— START OF DOCUMENT PASSAGE —

Skip to content

danielpcox/applejax

Repository files navigation

applejax

A JAX backend for Apple Metal Performance Shaders (MPS), enabling GPU-accelerated JAX computations on Apple Silicon.

Fork of tillahoffmann/jax-mps with full linear algebra, complex number support, comprehensive scatter/gather handling, and 2000+ tests.

Quick Start

pip install applejax

The plugin registers itself with JAX automatically. Set JAX_PLATFORMS=mps to select it explicitly.

Requires macOS on Apple Silicon, Python >= 3.11, and jaxlib 0.9.x.

Performance

applejax achieves a modest 3x speed-up over the CPU backend when training a simple ResNet18 model on CIFAR-10 using an M4 MacBook Air.

$ JAX_PLATFORMS=cpu uv run examples/resnet/main.py --steps=30
Time per step (second half): 3.041

$ JAX_PLATFORMS=mps uv run examples/resnet/main.py --steps=30
Time per step (second half): 0.991

What Works

All JAX operations are supported, verified across 2000+ tests covering all major categories:

Category Status Notes
Element-wise math (unary/binary) Full sin, cos, exp, log, erf, gelu, etc.
Reductions Full sum, prod, max, min, argmax, cumsum, cummax, logsumexp
Matmul / dot products Full float16, bfloat16, float32, int, complex64
Convolution Full 1D, 2D, depthwise, transposed, dilated
Pooling Full max, avg, min pool with gradients
FFT Full fft, ifft, rfft, irfft, fft2, ifft2
Sorting Full sort, argsort, top_k, unique, searchsorted
Shape ops Full reshape, transpose, pad, gather, scatter, concatenate
Bitwise ops Full and, or, xor, not, shifts, population_count, clz
Random Full normal, uniform, bernoulli, categorical, poisson, gamma, beta, etc.

— END OF DOCUMENT PASSAGE —

WHAT IS NEEDED: Rewrite the applejax repository page starting at the words "Skip to content" and ending after "and 2000+ tests.", replacing "Apple Silicon" with "M-series chips".

— START OF MATERIAL SUPPLIED —

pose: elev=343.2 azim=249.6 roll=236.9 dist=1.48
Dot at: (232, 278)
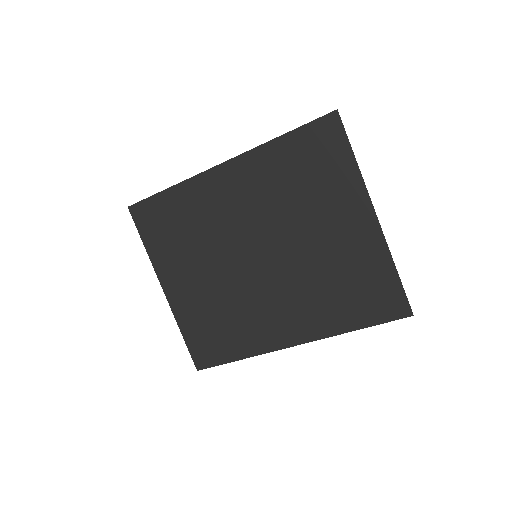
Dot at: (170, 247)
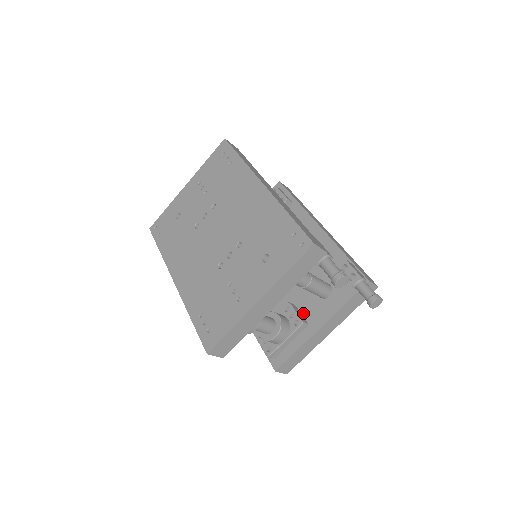
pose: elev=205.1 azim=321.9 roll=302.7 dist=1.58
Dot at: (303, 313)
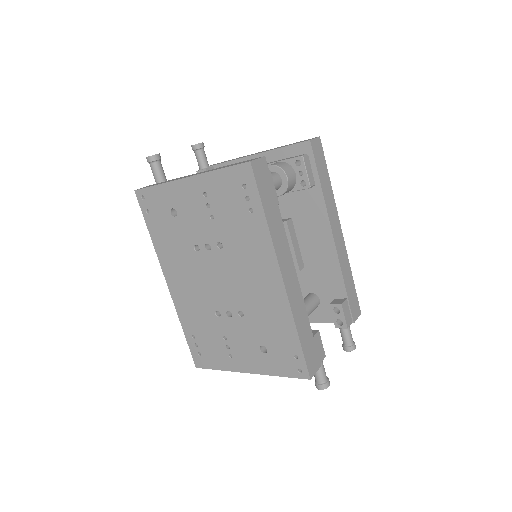
Dot at: occluded
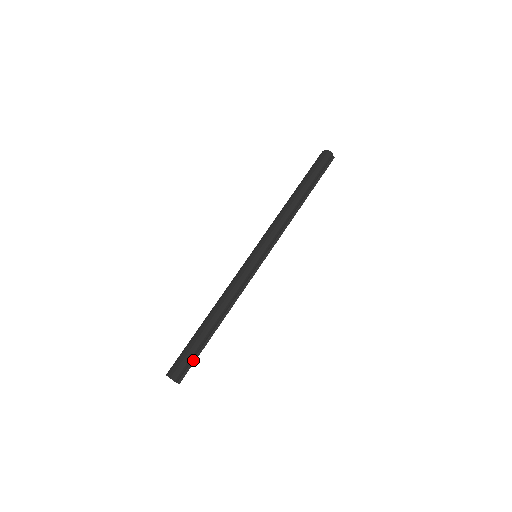
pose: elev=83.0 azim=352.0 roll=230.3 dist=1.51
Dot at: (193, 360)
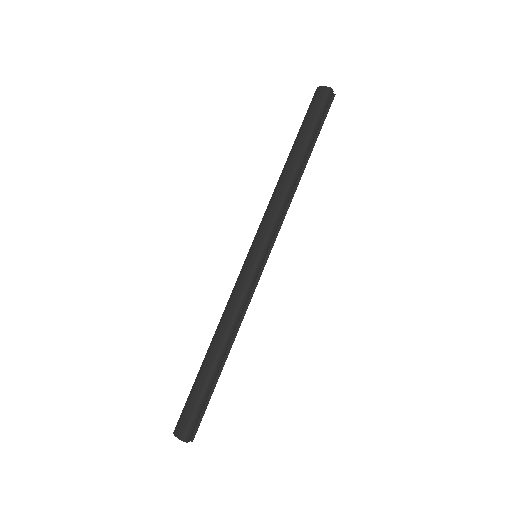
Dot at: (203, 409)
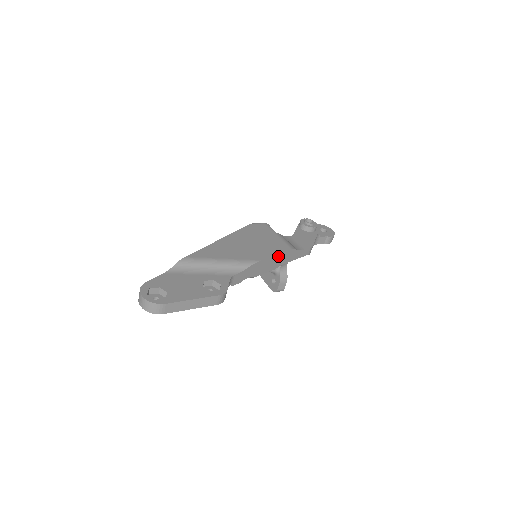
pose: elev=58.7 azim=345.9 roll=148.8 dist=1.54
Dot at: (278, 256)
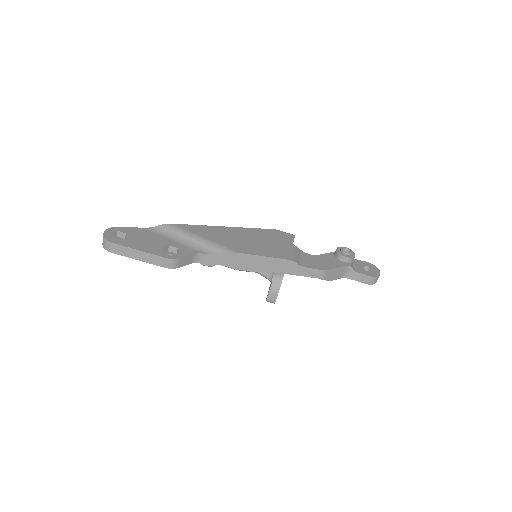
Dot at: (267, 259)
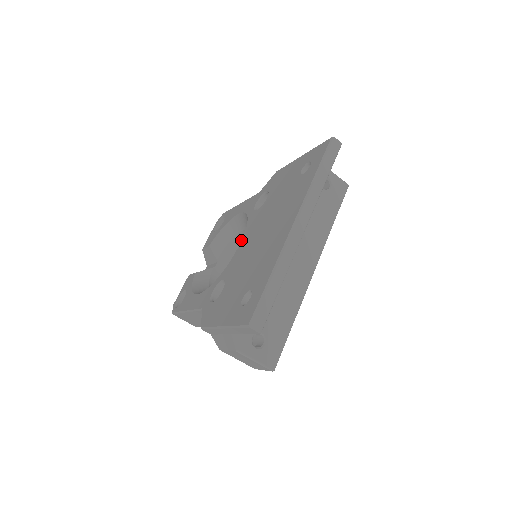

— END OF MATERIAL SUPPLIED —

WORKED SOLUTION:
Skip to content

danielpcox/applejax

Repository files navigation

applejax

A JAX backend for Apple Metal Performance Shaders (MPS), enabling GPU-accelerated JAX computations on M-series chips.

Fork of tillahoffmann/jax-mps with full linear algebra, complex number support, comprehensive scatter/gather handling, and 2000+ tests.